DATA SHOWN
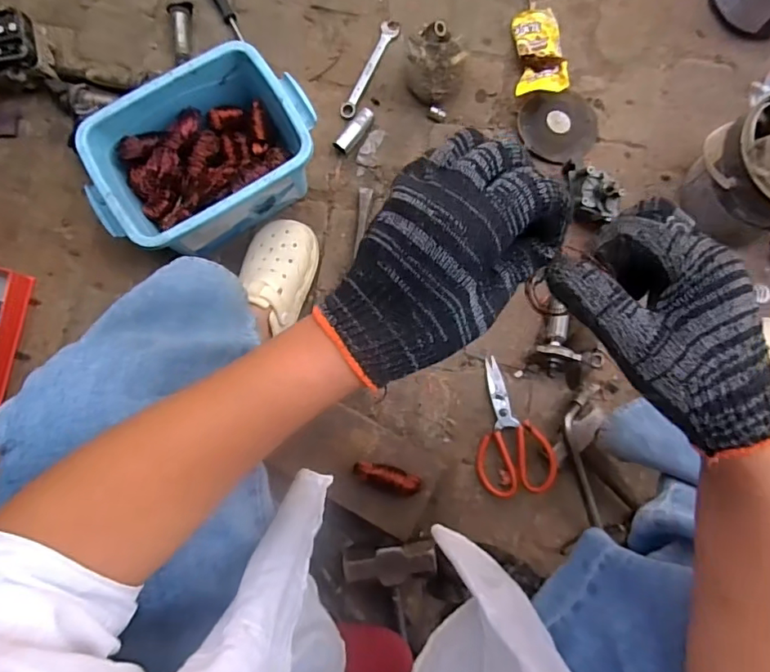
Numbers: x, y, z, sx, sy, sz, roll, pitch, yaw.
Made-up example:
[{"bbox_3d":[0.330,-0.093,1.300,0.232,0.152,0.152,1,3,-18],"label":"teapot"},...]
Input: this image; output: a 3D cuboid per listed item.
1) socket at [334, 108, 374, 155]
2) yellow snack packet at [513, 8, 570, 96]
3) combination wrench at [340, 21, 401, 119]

WORK REQUEST
Please copy the entries in full. Leave each image out.

ANSWER FOR THE TASK
Numbers: x, y, z, sx, sy, sz, roll, pitch, yaw.
Made-up example:
[{"bbox_3d":[0.330,-0.093,1.300,0.232,0.152,0.152,1,3,-18],"label":"teapot"},...]
Input: this image; output: a 3D cuboid per listed item.
1) socket at [334, 108, 374, 155]
2) yellow snack packet at [513, 8, 570, 96]
3) combination wrench at [340, 21, 401, 119]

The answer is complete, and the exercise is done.